Конечно, слава представляется (и всегда представлялась) одним из важнейших параметров успеха, но очевидное предпочтение, которое отдавалось посмертной славе перед прижизненной, свидетельствовало не только о приоритете более долговременного критерия успеха, но и о структуре социума. Понятно, слава у современников более скоротечна и непостоянна, в то время как признание потомков (Боратынский не случайно полагает возможным найти настоящего ценителя только в лице «далекого потомка») есть залог славы вечной и оттого более притягательной. Но подмена настоящего будущим тождественна признанию нелегитимного статуса социальной реальности, способной и необходимой для превращения культурного капитала в экономический, но малоценной для увеличения его символической власти.

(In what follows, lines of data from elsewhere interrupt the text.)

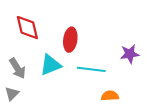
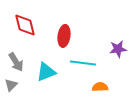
cyan triangle: (50, 65) -> (46, 72), moved

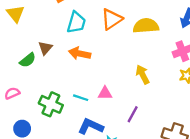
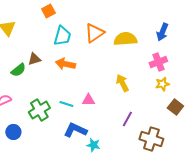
brown triangle: (45, 48) -> (34, 59), turned 32
green cross: (51, 104) -> (39, 110), turned 35
purple line: (133, 114) -> (127, 119), moved

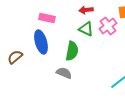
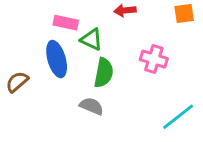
pink cross: (108, 26) -> (154, 59), moved, turned -36
green triangle: (86, 29) -> (92, 39), moved

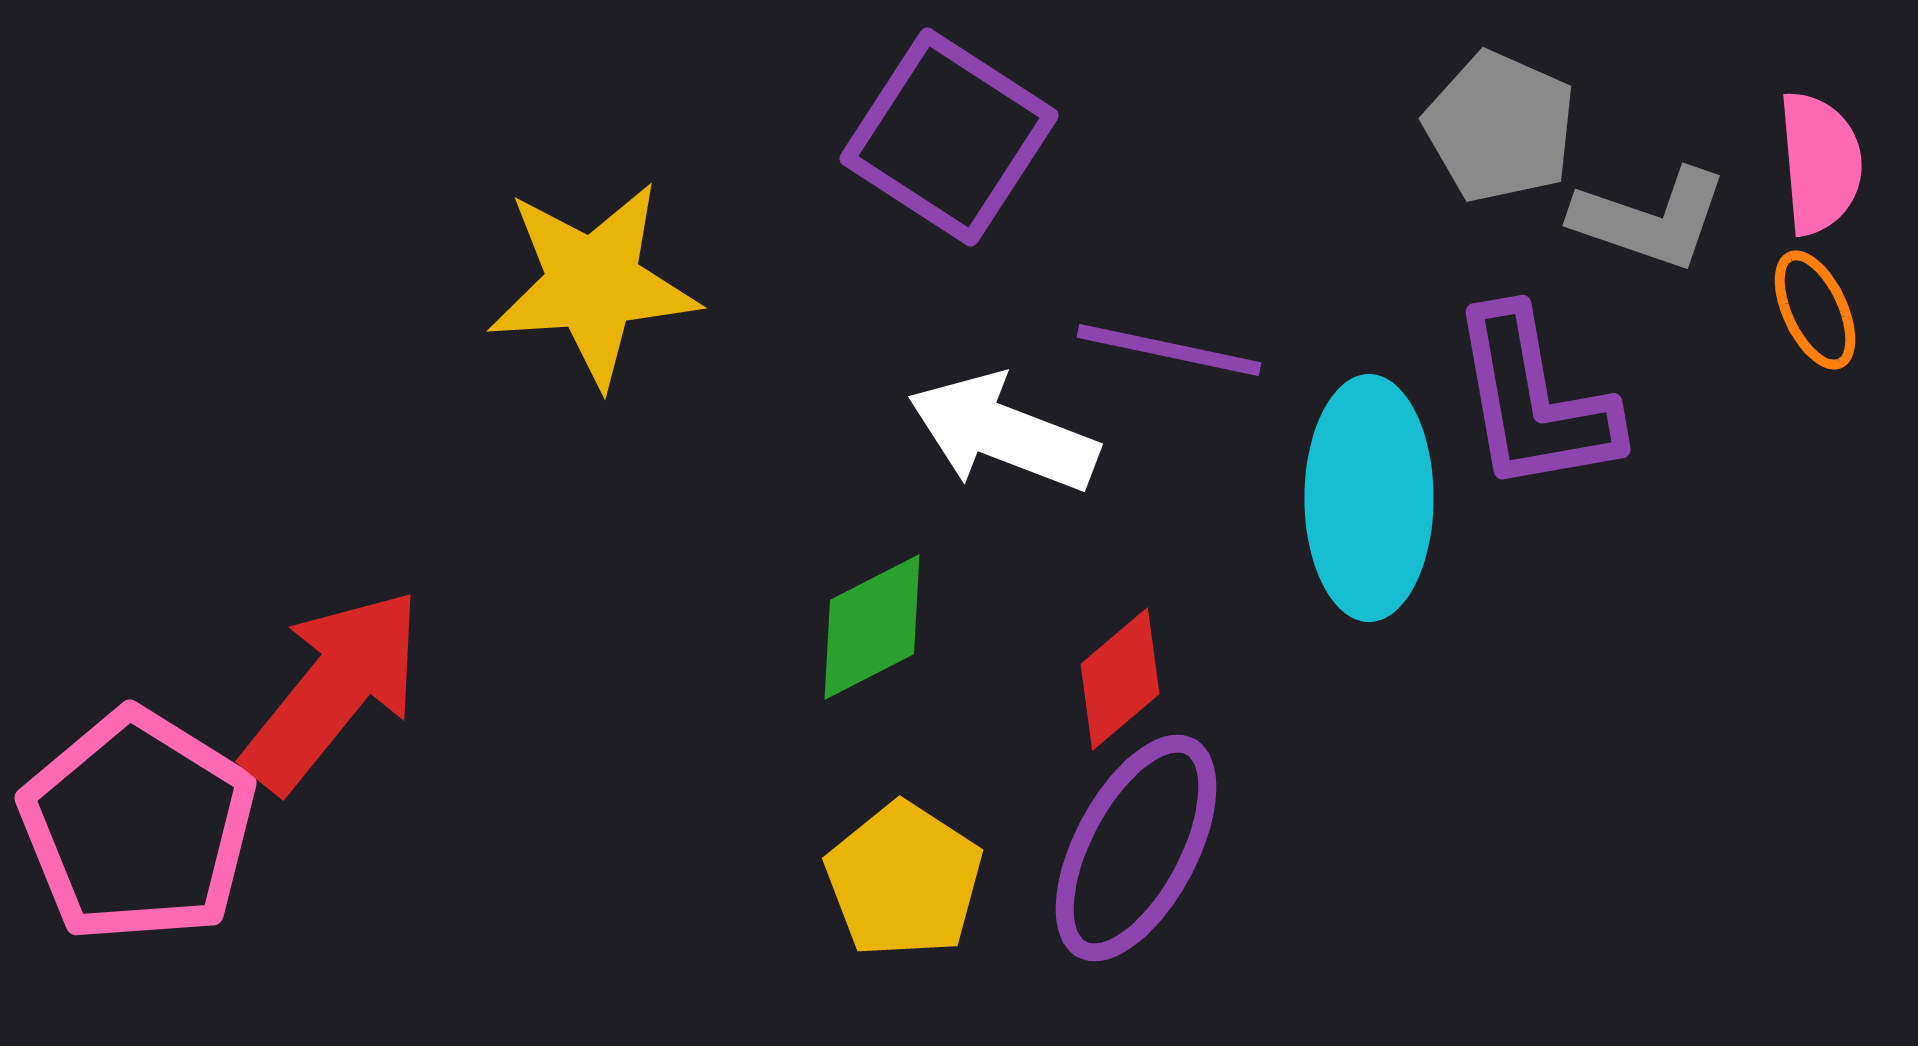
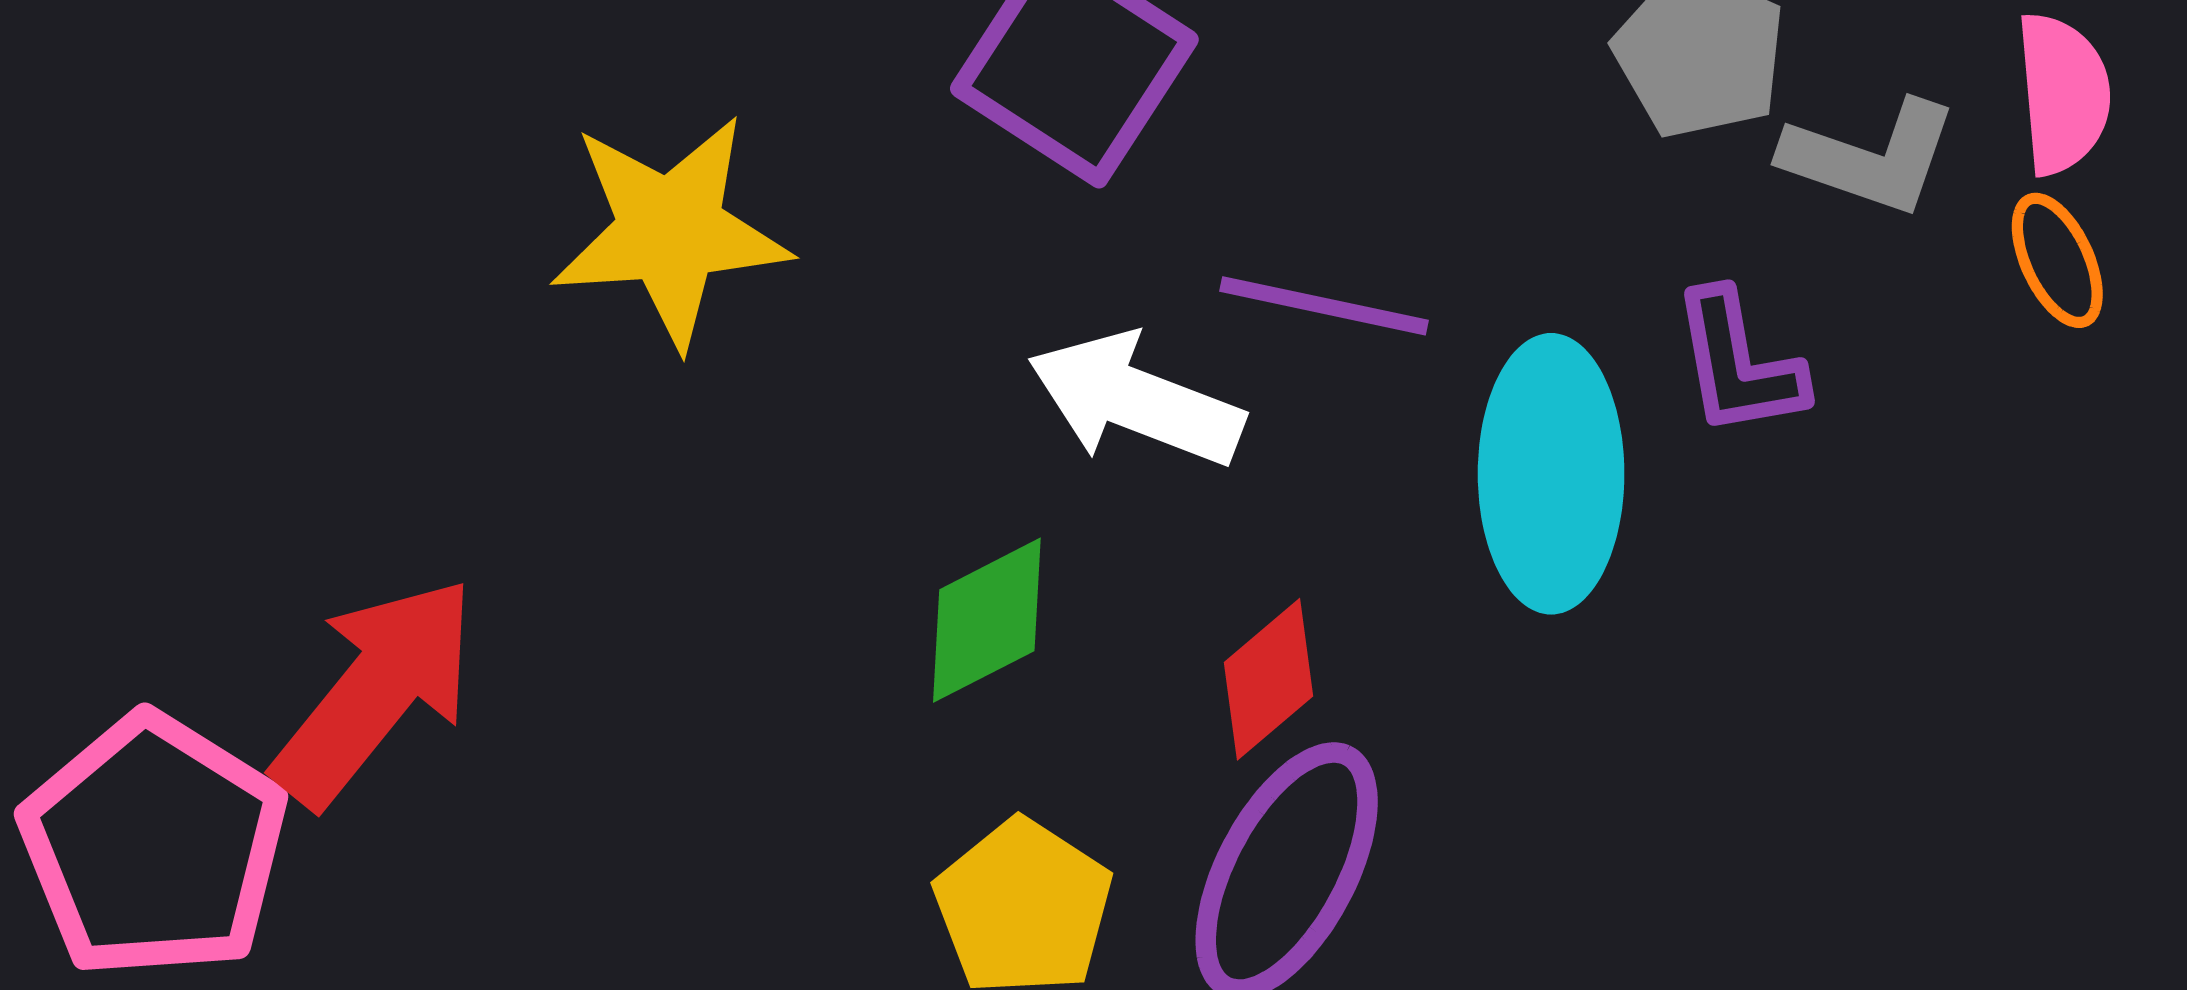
purple L-shape: (1534, 401) -> (1738, 364), size x0.7

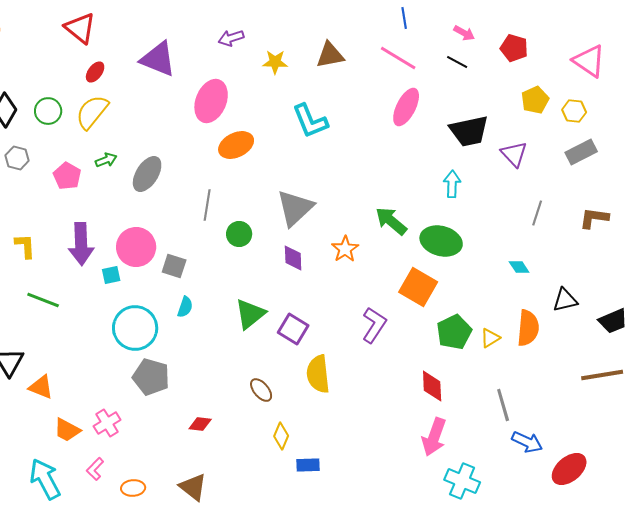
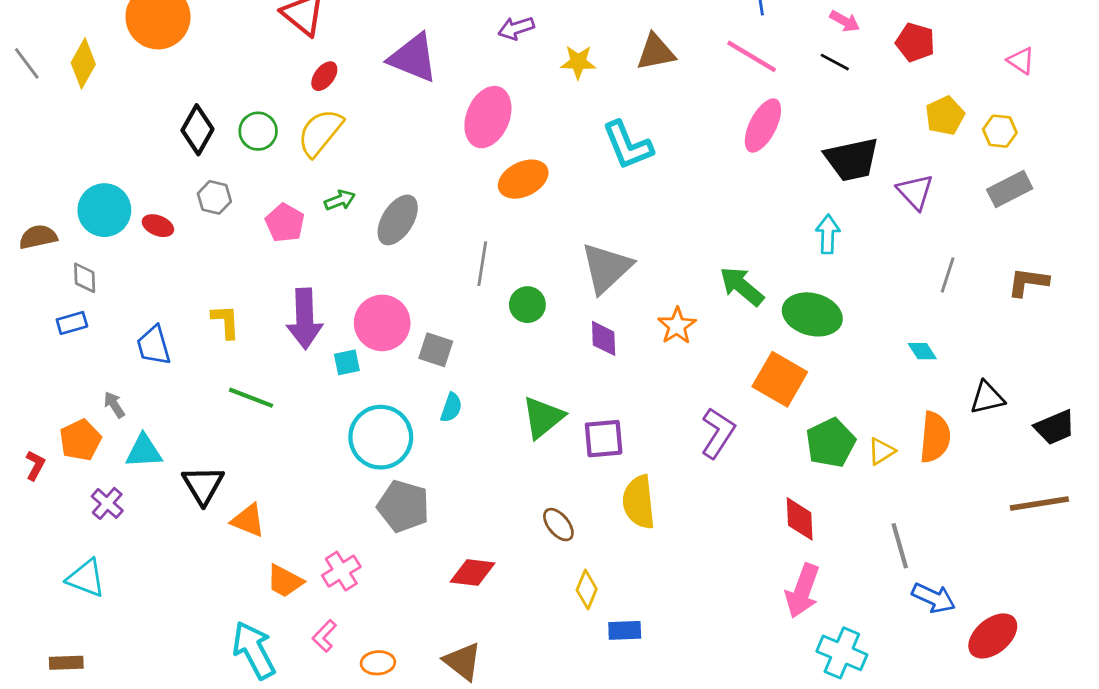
pink triangle: (589, 61) -> (1021, 61), size x0.6
purple square: (293, 329) -> (604, 439), turned -36
red diamond: (200, 424) -> (472, 573), size x1.4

Ретроспективно в рамках любой авторской стратегии можно обнаружить следующие параметры успеха: 1) самоудовлетворение (или психоисторическая задача поиска в конкретных исторических обстоятельствах психологического равновесия: в данном случае при создании культурного капитала); 2) деньги8 (экономический капитал); 3) слава (социальный капитал); 4) власть. Хотя строгая дифференциация этих критериев далеко не всегда корректна, так как слава – это не только социальный капитал, соответствующий определенному положению в социальным пространстве, но и возможность превратить социальный капитал в экономический. Самоудовлетворение (или психологическое равновесие) зависит от объема присвоенного социального и экономического капитала, потому что психологическое функционально связано с социальным. В то время как власть – это и культурный капитал, как, впрочем, и социальный, экономический и символический, так как, по замечанию французского социолога Пьера Бурдье, производители культуры обладают специфической властью – властью заставить увидеть или поверить в то, что до них не замечалось, или тому, чему не было веры, а также объективировать до этого несформулированный опыт и представления о природном и социальном мире и тем самым заставить его существовать. А эта специфическая власть и есть культурный капитал. хотя одновременно поле культурного производства занимает подчиненную позицию в поле власти и авторская стратегия позволяет перераспределять власть и осуществлять господство не только через личные отношения (социальный капитал), но и посредством соответствующих институций, в том числе через такие общие механизмы, как рынок с его генеральным посредником – экономическим капиталом9.